Page text.

Double-check is intentional. Fast path is one atomic load — inlinable. defer o.done.Store(1) runs before o.m.Unlock, so done==1 is visible to the next acquirer.

Pre-1.21 trap: if f panics, done is still 0; the next Do runs f again. That's why OnceFunc was added.


10. OnceFunc, OnceValue, OnceValues (1.21+)

Typed generic wrappers around Once:

func OnceValue[T any](f func() T) func() T {
    var (
        once   Once
        valid  bool
        p      any
        result T
    )
    g := func() {
        defer func() {
            p = recover()
            if !valid { panic(p) }
        }()
        result = f()
        valid = true
    }
    return func() T {
        once.Do(g)
        if !valid { panic(p) } // re-panic on every subsequent call
        return result
    }
}

Two ergonomics fixes: - Returning a value used to need a sync.Once + package var + wrapper. OnceValue is one line. - If f panics, the panic is memoized; subsequent calls re-panic instead of silently re-running.

Task instructions.
1. Summarize the passage on Go's Once and OnceValue in two sentences.
2. List every variable declared in the var block of OnceValue in the passage on Go's Once and OnceValue, with its type.
The data that follows has no connection to the passage on Go's Once and OnceValue.

Data block.
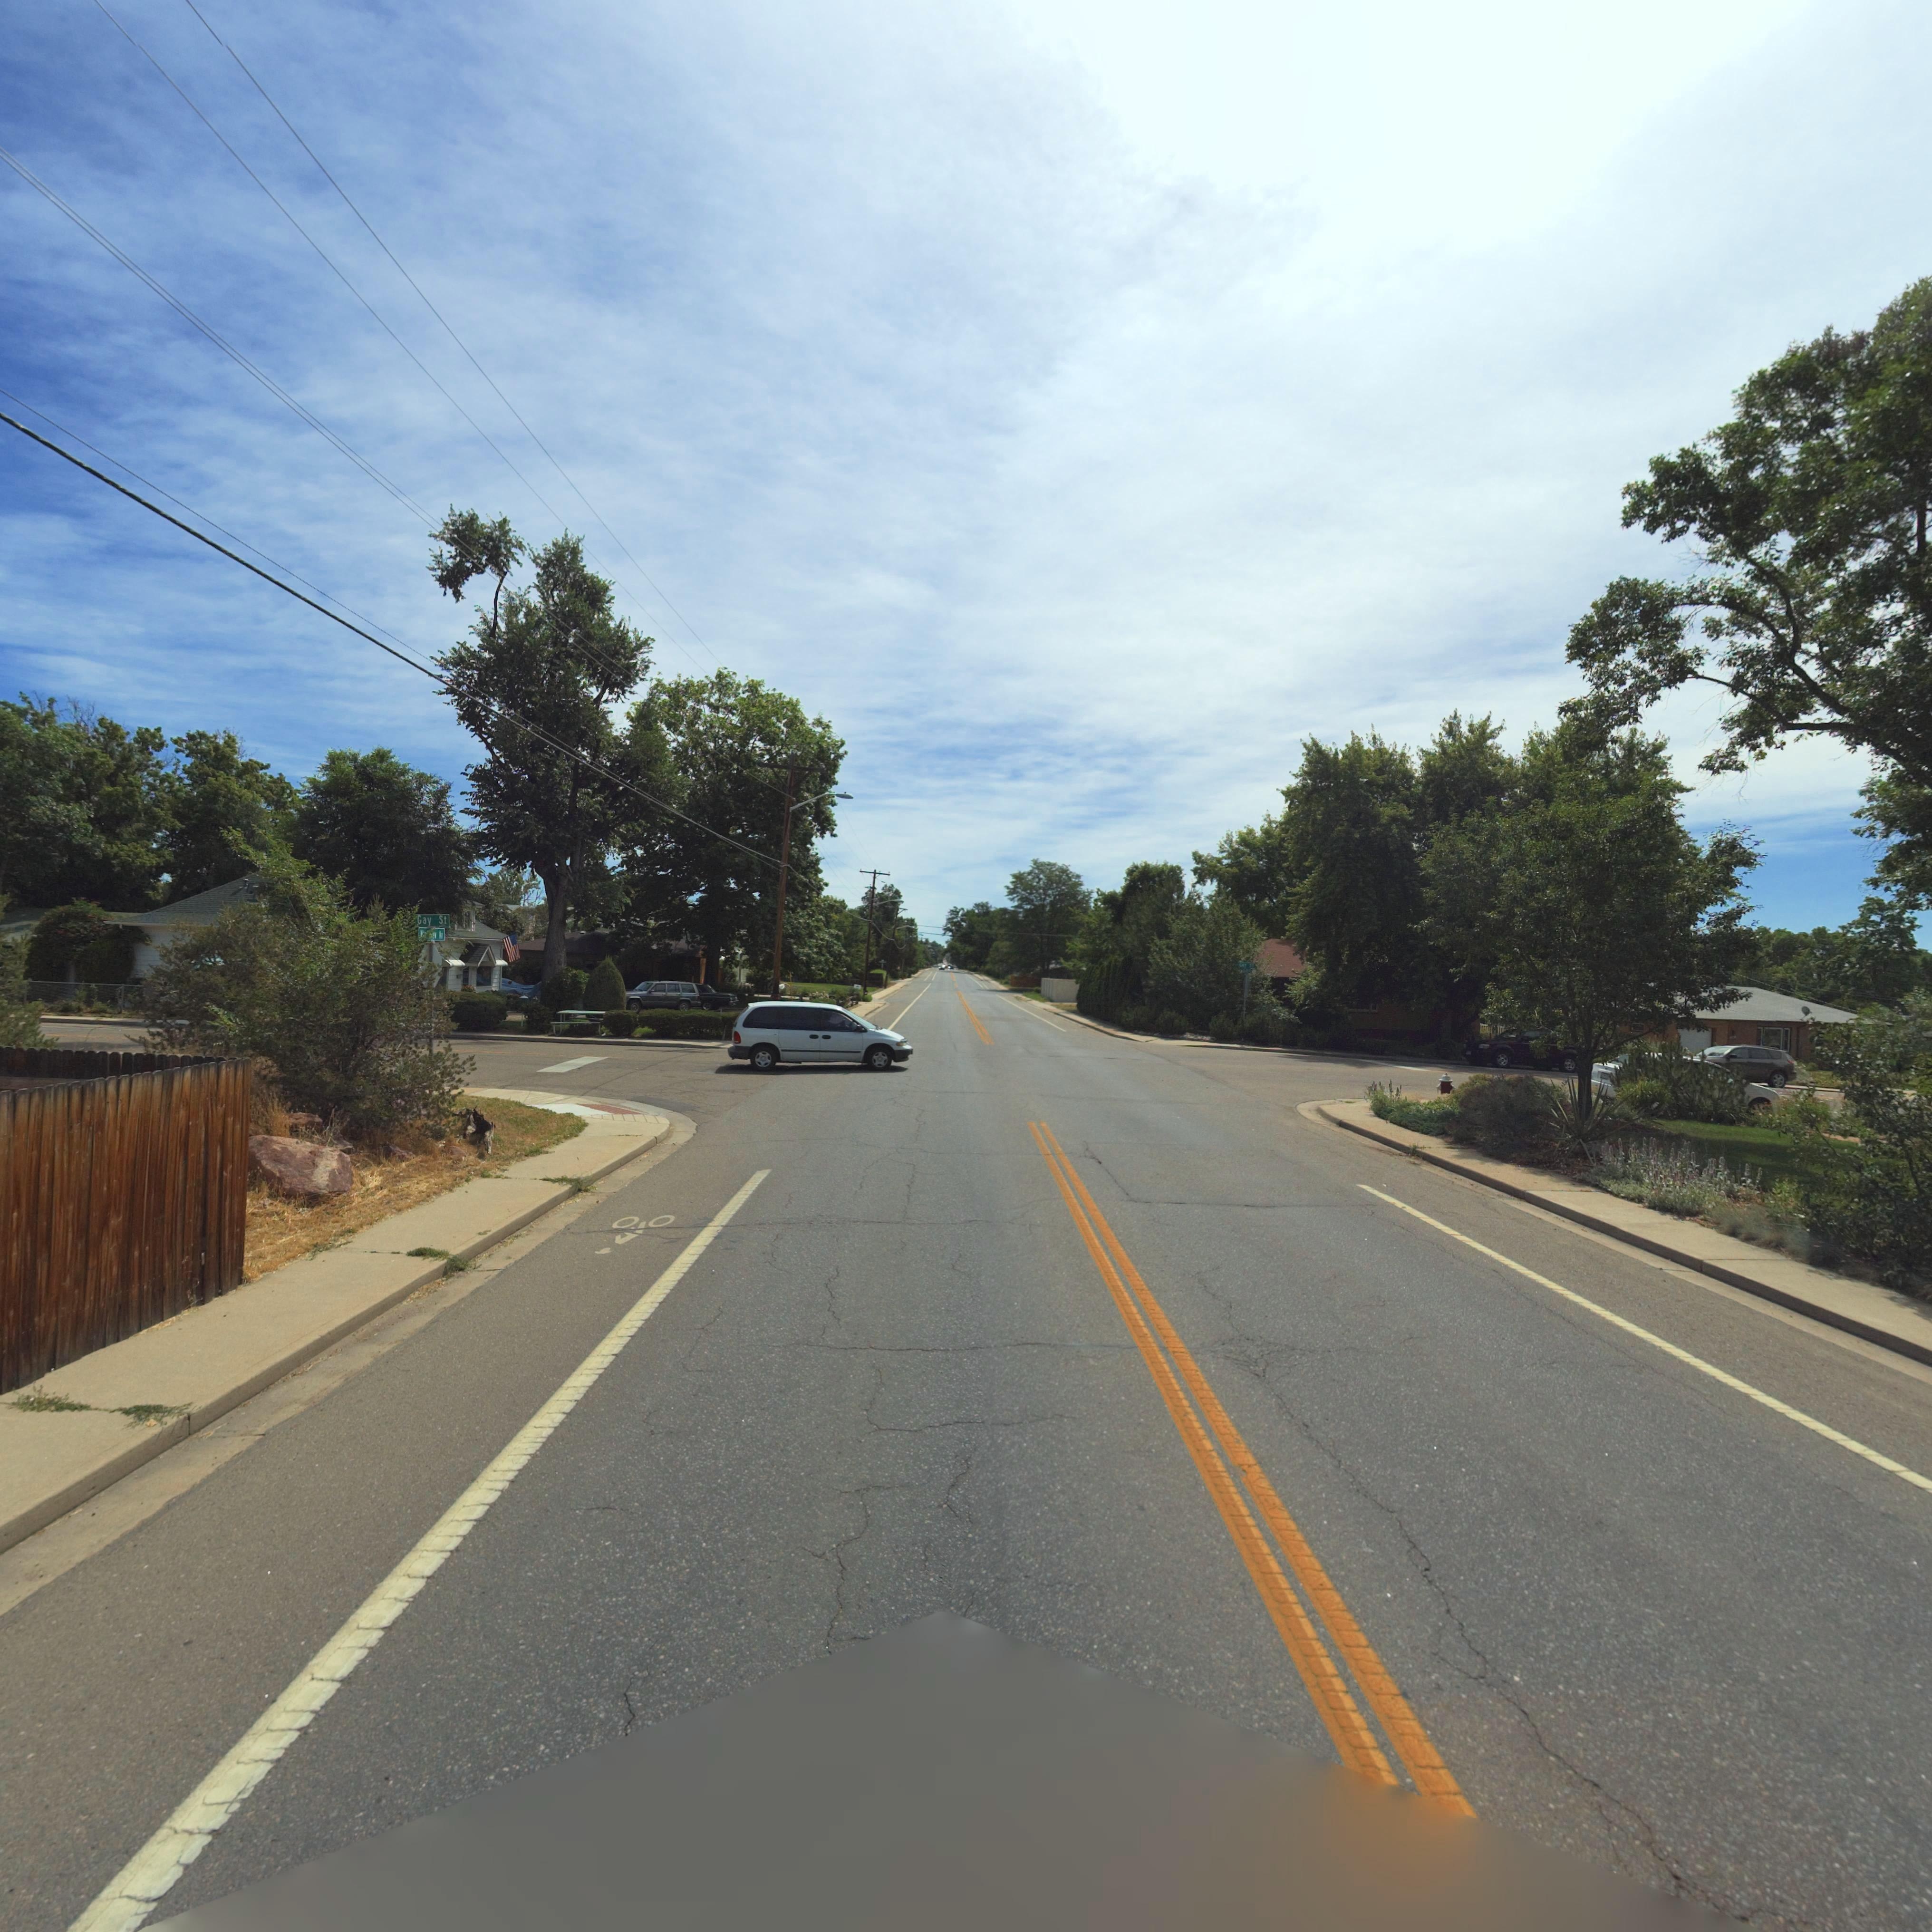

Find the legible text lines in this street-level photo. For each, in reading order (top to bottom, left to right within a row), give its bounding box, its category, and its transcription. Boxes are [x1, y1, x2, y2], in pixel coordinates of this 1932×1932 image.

Task-by-task results.
1. Once's double-check is intentional, with a single inlinable atomic load as the fast path, and before Go 1.21 a panic in f left done at 0, so the next Do ran f again. OnceFunc, OnceValue, and OnceValues (1.21+) are typed generic wrappers around Once that let a value be returned in one line and memoize a panic so later calls re-panic instead of silently re-running.

2.
- once (Once)
- valid (bool)
- p (any)
- result (T)